A whole bunch of things. I think what I most hope is that people bring from the film something that I haven’t thought of yet. I feel like that has been the most exciting thing for me about being in conversation with people about the film. People are mapping themselves and their own experiences onto it and giving me perspectives that I could never have on my own. Hopefully it’s a conversation from enough angles and perspectives that people can relate to it in all kinds of ways that we couldn’t actually anticipate. I mean, for me, I’m really curious and interested in the sort of experiment around democracy. You take this group of women who, while they come from the same community, have very, very different core beliefs about what’s right and wrong. They have different core beliefs of what the way forward is, and they have to hash it out and work it out amongst themselves until they have a kind of consensus to move forward.
It is supremely interesting to me as an experiment around democracy and what that could look like beyond just casting a ballot every four years. I am interested in what a genuinely democratic process of consultation and conversation looks like. I’m also really interested in the fact that they are ultimately figuring out how to build something, not just destroy something, and I feel like we need to know about the world that we have to take down. We need to know it well, we need to know what the issues are and problems are in order to move forward, but it’s also kind of like therapy. You do need to go back into the childhood and you do need to mine the sticky reality—the difficult, awful stuff in order to move forward. But then, you are also moving forward. There is hopefully also a path towards something better, and for me, that’s the potential hope that I have for those women in the film. They are figuring out how to build a better world, not just how to tear the old one down.

I felt good about turning 40 after reading your book, Run Towards the Danger: Confrontations with a Body of Memory. What has it been like returning to directing after everything that has happened to you over the past decade?
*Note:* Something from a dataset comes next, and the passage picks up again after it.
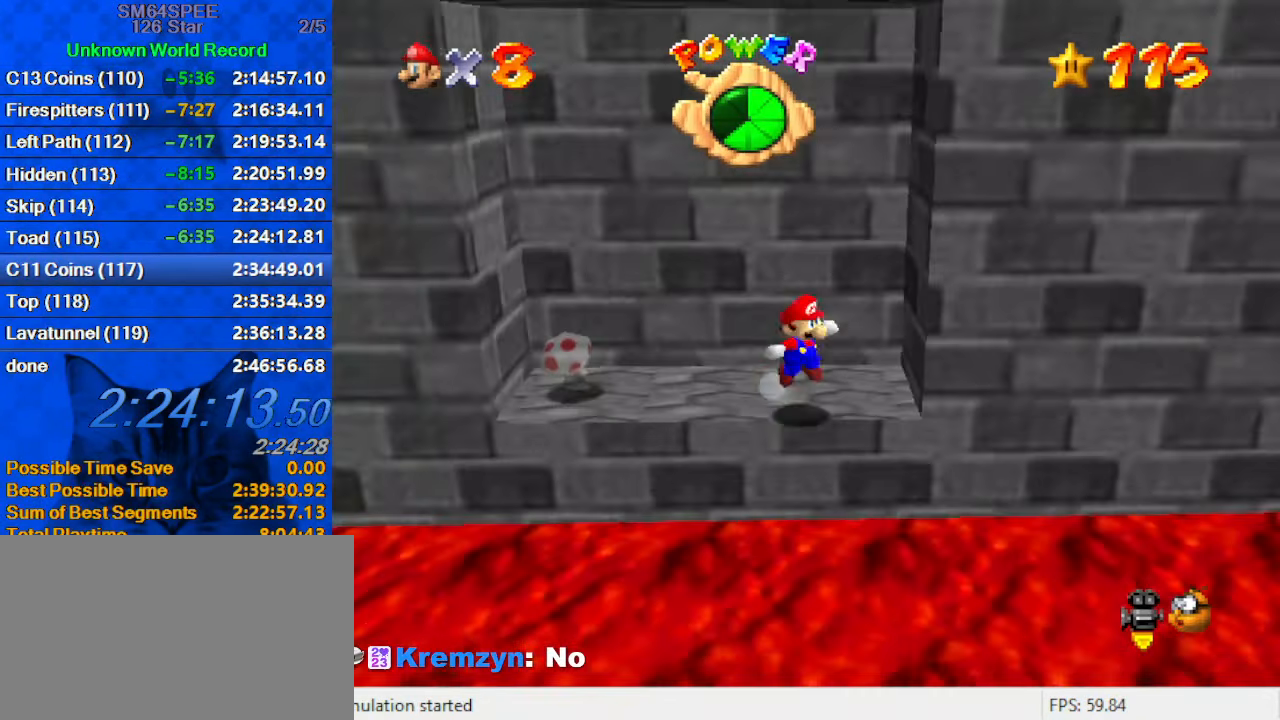
{"keys": ["right"], "events": [[67, "shift", "up"], [67, "y", "up"], [100, "a", "down"], [234, "a", "up"], [334, "a", "down"], [434, "down", "up"], [467, "a", "up"]]}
It’s been amazing—kind of euphoric, to be honest with you. I didn’t know if I was going to make a film ever again for all kinds of reasons. One of those reasons was I didn’t think my head would ever be able to handle it, so just to be able to collaborate with people and share that electricity of collaboration that happens on a set, and feel energized by it, I don’t take any of it for granted anymore. I think that in a weird way, even though my concussion was a horrible experience, I wouldn’t take it back in a thousand years. I would not take it back even if someone offered that to me. It was really hard on me, it was really hard on my family, but I’m definitely a much more engaged and present person after having gone through it. I am a much more grateful person now that I’m back, and I don’t think I appreciated how great the job of filmmaking was at all before this. I mean, I loved it, but I don’t think I had any sense of the absolute joy and privilege of getting to do a job that is about imagination with a whole bunch of really talented adults around you helping you. It’s just incredible.